Data supplied =

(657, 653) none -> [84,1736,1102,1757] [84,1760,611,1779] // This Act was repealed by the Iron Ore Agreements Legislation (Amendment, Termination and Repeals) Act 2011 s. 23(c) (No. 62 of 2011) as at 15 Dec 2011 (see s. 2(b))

...

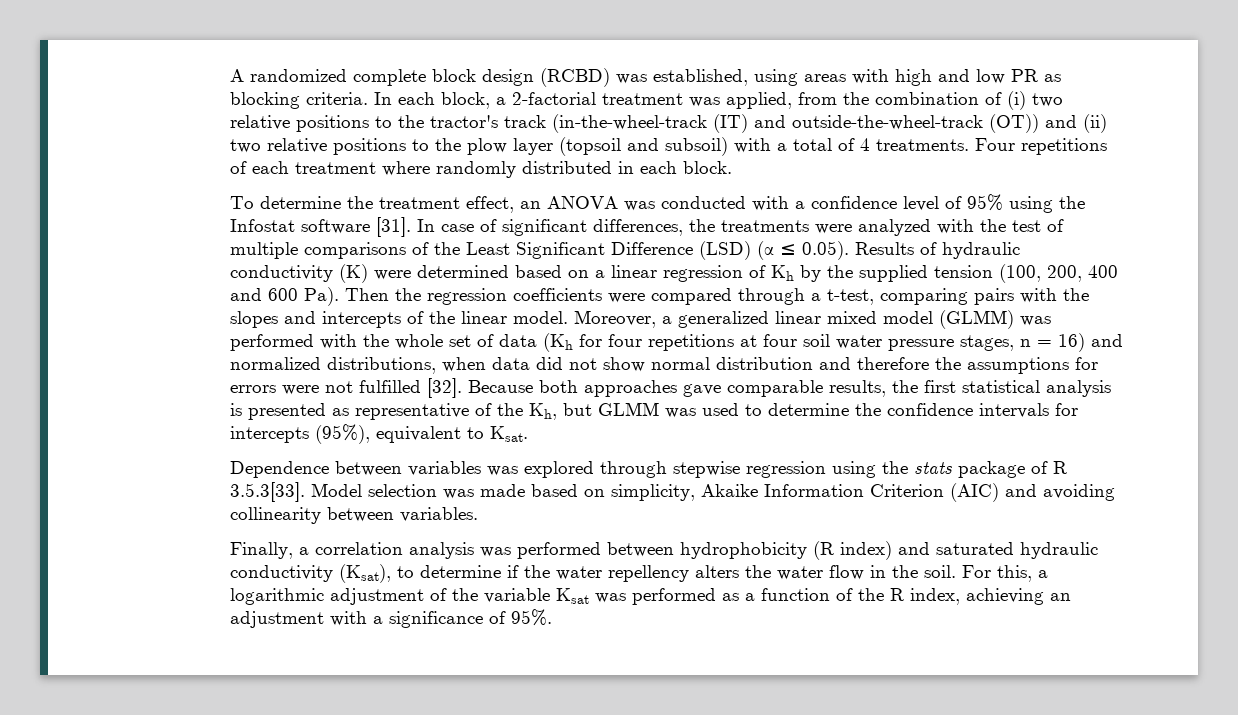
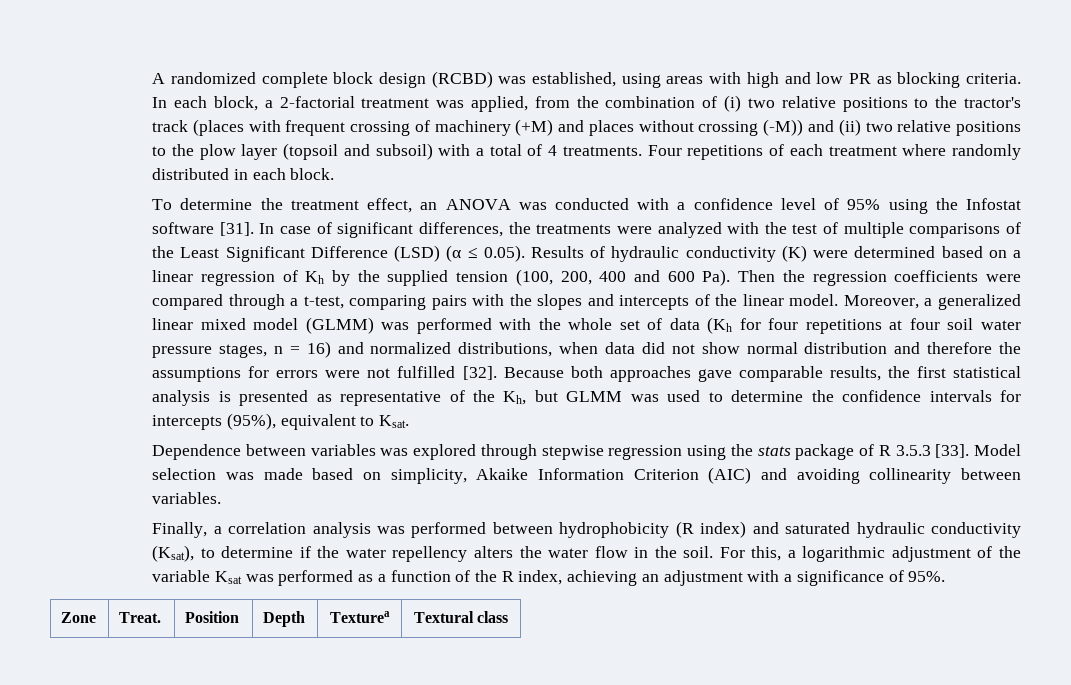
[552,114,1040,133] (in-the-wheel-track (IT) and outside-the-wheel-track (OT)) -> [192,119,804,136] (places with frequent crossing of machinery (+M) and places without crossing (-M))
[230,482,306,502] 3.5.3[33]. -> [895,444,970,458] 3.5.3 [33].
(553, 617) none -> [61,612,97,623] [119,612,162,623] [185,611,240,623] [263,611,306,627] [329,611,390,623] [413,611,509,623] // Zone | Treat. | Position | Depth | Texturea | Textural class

--

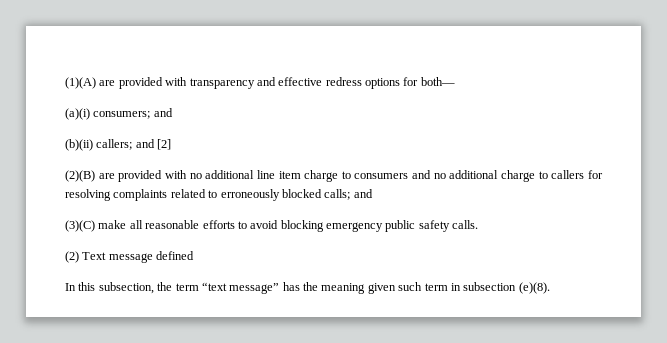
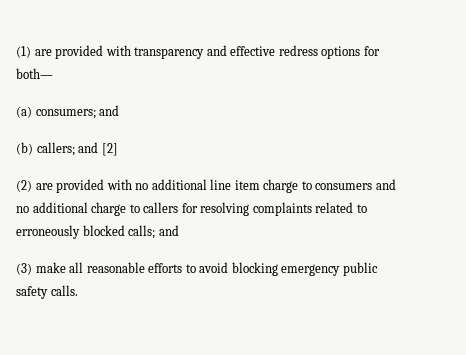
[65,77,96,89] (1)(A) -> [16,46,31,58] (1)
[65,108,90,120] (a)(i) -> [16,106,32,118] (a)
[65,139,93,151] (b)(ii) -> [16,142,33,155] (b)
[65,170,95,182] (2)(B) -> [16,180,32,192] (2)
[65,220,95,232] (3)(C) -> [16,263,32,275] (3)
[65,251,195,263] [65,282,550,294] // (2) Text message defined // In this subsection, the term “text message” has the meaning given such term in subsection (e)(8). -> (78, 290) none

Task requirements =
Match on "none": copy every line in the records that has it.

Output for this task =
(657, 653) none -> [84,1736,1102,1757] [84,1760,611,1779] // This Act was repealed by the Iron Ore Agreements Legislation (Amendment, Termination and Repeals) Act 2011 s. 23(c) (No. 62 of 2011) as at 15 Dec 2011 (see s. 2(b))
(553, 617) none -> [61,612,97,623] [119,612,162,623] [185,611,240,623] [263,611,306,627] [329,611,390,623] [413,611,509,623] // Zone | Treat. | Position | Depth | Texturea | Textural class
[65,251,195,263] [65,282,550,294] // (2) Text message defined // In this subsection, the term “text message” has the meaning given such term in subsection (e)(8). -> (78, 290) none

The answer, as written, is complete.